MATERIAL SUPPLIED |

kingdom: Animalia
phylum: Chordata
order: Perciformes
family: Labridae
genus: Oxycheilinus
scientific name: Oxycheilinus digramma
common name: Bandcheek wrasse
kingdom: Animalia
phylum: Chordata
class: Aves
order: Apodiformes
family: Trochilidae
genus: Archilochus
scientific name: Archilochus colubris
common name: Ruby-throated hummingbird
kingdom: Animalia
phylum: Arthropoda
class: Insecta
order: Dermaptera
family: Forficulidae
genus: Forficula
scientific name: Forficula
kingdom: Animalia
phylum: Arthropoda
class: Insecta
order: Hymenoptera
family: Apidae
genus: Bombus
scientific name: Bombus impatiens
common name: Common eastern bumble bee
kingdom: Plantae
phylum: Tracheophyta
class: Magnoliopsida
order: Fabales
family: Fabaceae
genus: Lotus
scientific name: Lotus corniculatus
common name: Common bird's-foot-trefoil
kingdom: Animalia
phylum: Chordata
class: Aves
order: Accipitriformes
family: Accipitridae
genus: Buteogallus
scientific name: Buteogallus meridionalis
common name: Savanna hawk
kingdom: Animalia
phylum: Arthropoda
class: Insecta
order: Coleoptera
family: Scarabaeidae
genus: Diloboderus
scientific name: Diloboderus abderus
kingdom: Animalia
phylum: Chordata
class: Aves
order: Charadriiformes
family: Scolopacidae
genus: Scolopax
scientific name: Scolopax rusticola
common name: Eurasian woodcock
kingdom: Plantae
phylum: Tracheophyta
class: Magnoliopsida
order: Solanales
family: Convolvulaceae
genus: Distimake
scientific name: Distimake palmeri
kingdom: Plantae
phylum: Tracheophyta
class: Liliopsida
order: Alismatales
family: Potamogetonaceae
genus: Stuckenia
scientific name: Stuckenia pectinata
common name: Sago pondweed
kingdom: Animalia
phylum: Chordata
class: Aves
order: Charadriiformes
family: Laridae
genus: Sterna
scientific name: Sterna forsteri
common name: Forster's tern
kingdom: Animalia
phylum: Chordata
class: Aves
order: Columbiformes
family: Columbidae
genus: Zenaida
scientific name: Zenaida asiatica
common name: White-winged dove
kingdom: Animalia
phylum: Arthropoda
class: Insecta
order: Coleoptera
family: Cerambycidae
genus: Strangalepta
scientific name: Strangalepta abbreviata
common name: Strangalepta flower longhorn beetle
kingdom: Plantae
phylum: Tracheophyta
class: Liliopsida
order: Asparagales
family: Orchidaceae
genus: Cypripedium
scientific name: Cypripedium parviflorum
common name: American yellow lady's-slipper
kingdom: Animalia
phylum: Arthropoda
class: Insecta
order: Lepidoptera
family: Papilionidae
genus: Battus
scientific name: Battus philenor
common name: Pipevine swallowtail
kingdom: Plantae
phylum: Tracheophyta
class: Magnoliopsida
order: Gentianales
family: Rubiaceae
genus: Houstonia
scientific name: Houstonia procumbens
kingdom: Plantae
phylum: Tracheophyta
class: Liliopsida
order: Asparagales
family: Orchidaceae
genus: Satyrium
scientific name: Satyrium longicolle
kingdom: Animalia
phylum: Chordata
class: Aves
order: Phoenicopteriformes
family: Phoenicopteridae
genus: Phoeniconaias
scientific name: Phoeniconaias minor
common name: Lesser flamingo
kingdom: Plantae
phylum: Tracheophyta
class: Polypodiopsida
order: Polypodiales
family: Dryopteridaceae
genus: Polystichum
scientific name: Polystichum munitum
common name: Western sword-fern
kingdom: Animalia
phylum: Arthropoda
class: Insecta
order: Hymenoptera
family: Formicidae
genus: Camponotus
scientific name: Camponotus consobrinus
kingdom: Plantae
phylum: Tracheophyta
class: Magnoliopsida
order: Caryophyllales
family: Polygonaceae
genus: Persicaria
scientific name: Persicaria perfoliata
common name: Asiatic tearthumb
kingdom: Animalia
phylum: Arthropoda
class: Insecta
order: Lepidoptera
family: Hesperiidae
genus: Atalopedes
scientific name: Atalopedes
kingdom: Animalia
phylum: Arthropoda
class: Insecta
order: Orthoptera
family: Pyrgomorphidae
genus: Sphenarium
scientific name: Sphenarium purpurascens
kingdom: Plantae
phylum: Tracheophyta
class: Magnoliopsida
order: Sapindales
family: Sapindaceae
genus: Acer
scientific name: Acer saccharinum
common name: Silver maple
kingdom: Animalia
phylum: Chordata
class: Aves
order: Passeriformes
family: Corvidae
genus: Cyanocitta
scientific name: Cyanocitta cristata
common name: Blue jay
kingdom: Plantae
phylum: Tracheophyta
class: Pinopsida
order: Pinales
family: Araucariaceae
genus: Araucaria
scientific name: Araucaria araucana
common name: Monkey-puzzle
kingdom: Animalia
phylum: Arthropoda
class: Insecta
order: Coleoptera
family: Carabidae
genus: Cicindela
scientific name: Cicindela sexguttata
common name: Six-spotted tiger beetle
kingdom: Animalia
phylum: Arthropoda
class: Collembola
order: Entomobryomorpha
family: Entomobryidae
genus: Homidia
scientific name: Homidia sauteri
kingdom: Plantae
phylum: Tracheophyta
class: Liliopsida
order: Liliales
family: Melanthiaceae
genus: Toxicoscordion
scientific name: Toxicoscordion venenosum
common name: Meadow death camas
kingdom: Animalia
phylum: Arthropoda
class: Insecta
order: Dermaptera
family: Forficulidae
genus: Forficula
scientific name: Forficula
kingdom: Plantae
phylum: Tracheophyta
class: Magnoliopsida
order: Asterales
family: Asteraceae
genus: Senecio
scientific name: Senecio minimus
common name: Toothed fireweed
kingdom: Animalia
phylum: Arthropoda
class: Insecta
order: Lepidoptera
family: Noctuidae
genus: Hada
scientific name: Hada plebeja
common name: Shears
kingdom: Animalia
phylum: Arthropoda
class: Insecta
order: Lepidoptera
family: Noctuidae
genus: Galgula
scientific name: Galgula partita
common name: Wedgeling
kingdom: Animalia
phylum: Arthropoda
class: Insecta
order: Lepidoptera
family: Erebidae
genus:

WHAT IS BEING ASKED | Please change "common name" to "vernacular name" throughout the records and leave every other line as it is.

ANSWER TO THE TASK |
kingdom: Animalia
phylum: Chordata
order: Perciformes
family: Labridae
genus: Oxycheilinus
scientific name: Oxycheilinus digramma
vernacular name: Bandcheek wrasse
kingdom: Animalia
phylum: Chordata
class: Aves
order: Apodiformes
family: Trochilidae
genus: Archilochus
scientific name: Archilochus colubris
vernacular name: Ruby-throated hummingbird
kingdom: Animalia
phylum: Arthropoda
class: Insecta
order: Dermaptera
family: Forficulidae
genus: Forficula
scientific name: Forficula
kingdom: Animalia
phylum: Arthropoda
class: Insecta
order: Hymenoptera
family: Apidae
genus: Bombus
scientific name: Bombus impatiens
vernacular name: Common eastern bumble bee
kingdom: Plantae
phylum: Tracheophyta
class: Magnoliopsida
order: Fabales
family: Fabaceae
genus: Lotus
scientific name: Lotus corniculatus
vernacular name: Common bird's-foot-trefoil
kingdom: Animalia
phylum: Chordata
class: Aves
order: Accipitriformes
family: Accipitridae
genus: Buteogallus
scientific name: Buteogallus meridionalis
vernacular name: Savanna hawk
kingdom: Animalia
phylum: Arthropoda
class: Insecta
order: Coleoptera
family: Scarabaeidae
genus: Diloboderus
scientific name: Diloboderus abderus
kingdom: Animalia
phylum: Chordata
class: Aves
order: Charadriiformes
family: Scolopacidae
genus: Scolopax
scientific name: Scolopax rusticola
vernacular name: Eurasian woodcock
kingdom: Plantae
phylum: Tracheophyta
class: Magnoliopsida
order: Solanales
family: Convolvulaceae
genus: Distimake
scientific name: Distimake palmeri
kingdom: Plantae
phylum: Tracheophyta
class: Liliopsida
order: Alismatales
family: Potamogetonaceae
genus: Stuckenia
scientific name: Stuckenia pectinata
vernacular name: Sago pondweed
kingdom: Animalia
phylum: Chordata
class: Aves
order: Charadriiformes
family: Laridae
genus: Sterna
scientific name: Sterna forsteri
vernacular name: Forster's tern
kingdom: Animalia
phylum: Chordata
class: Aves
order: Columbiformes
family: Columbidae
genus: Zenaida
scientific name: Zenaida asiatica
vernacular name: White-winged dove
kingdom: Animalia
phylum: Arthropoda
class: Insecta
order: Coleoptera
family: Cerambycidae
genus: Strangalepta
scientific name: Strangalepta abbreviata
vernacular name: Strangalepta flower longhorn beetle
kingdom: Plantae
phylum: Tracheophyta
class: Liliopsida
order: Asparagales
family: Orchidaceae
genus: Cypripedium
scientific name: Cypripedium parviflorum
vernacular name: American yellow lady's-slipper
kingdom: Animalia
phylum: Arthropoda
class: Insecta
order: Lepidoptera
family: Papilionidae
genus: Battus
scientific name: Battus philenor
vernacular name: Pipevine swallowtail
kingdom: Plantae
phylum: Tracheophyta
class: Magnoliopsida
order: Gentianales
family: Rubiaceae
genus: Houstonia
scientific name: Houstonia procumbens
kingdom: Plantae
phylum: Tracheophyta
class: Liliopsida
order: Asparagales
family: Orchidaceae
genus: Satyrium
scientific name: Satyrium longicolle
kingdom: Animalia
phylum: Chordata
class: Aves
order: Phoenicopteriformes
family: Phoenicopteridae
genus: Phoeniconaias
scientific name: Phoeniconaias minor
vernacular name: Lesser flamingo
kingdom: Plantae
phylum: Tracheophyta
class: Polypodiopsida
order: Polypodiales
family: Dryopteridaceae
genus: Polystichum
scientific name: Polystichum munitum
vernacular name: Western sword-fern
kingdom: Animalia
phylum: Arthropoda
class: Insecta
order: Hymenoptera
family: Formicidae
genus: Camponotus
scientific name: Camponotus consobrinus
kingdom: Plantae
phylum: Tracheophyta
class: Magnoliopsida
order: Caryophyllales
family: Polygonaceae
genus: Persicaria
scientific name: Persicaria perfoliata
vernacular name: Asiatic tearthumb
kingdom: Animalia
phylum: Arthropoda
class: Insecta
order: Lepidoptera
family: Hesperiidae
genus: Atalopedes
scientific name: Atalopedes
kingdom: Animalia
phylum: Arthropoda
class: Insecta
order: Orthoptera
family: Pyrgomorphidae
genus: Sphenarium
scientific name: Sphenarium purpurascens
kingdom: Plantae
phylum: Tracheophyta
class: Magnoliopsida
order: Sapindales
family: Sapindaceae
genus: Acer
scientific name: Acer saccharinum
vernacular name: Silver maple
kingdom: Animalia
phylum: Chordata
class: Aves
order: Passeriformes
family: Corvidae
genus: Cyanocitta
scientific name: Cyanocitta cristata
vernacular name: Blue jay
kingdom: Plantae
phylum: Tracheophyta
class: Pinopsida
order: Pinales
family: Araucariaceae
genus: Araucaria
scientific name: Araucaria araucana
vernacular name: Monkey-puzzle
kingdom: Animalia
phylum: Arthropoda
class: Insecta
order: Coleoptera
family: Carabidae
genus: Cicindela
scientific name: Cicindela sexguttata
vernacular name: Six-spotted tiger beetle
kingdom: Animalia
phylum: Arthropoda
class: Collembola
order: Entomobryomorpha
family: Entomobryidae
genus: Homidia
scientific name: Homidia sauteri
kingdom: Plantae
phylum: Tracheophyta
class: Liliopsida
order: Liliales
family: Melanthiaceae
genus: Toxicoscordion
scientific name: Toxicoscordion venenosum
vernacular name: Meadow death camas
kingdom: Animalia
phylum: Arthropoda
class: Insecta
order: Dermaptera
family: Forficulidae
genus: Forficula
scientific name: Forficula
kingdom: Plantae
phylum: Tracheophyta
class: Magnoliopsida
order: Asterales
family: Asteraceae
genus: Senecio
scientific name: Senecio minimus
vernacular name: Toothed fireweed
kingdom: Animalia
phylum: Arthropoda
class: Insecta
order: Lepidoptera
family: Noctuidae
genus: Hada
scientific name: Hada plebeja
vernacular name: Shears
kingdom: Animalia
phylum: Arthropoda
class: Insecta
order: Lepidoptera
family: Noctuidae
genus: Galgula
scientific name: Galgula partita
vernacular name: Wedgeling
kingdom: Animalia
phylum: Arthropoda
class: Insecta
order: Lepidoptera
family: Erebidae
genus:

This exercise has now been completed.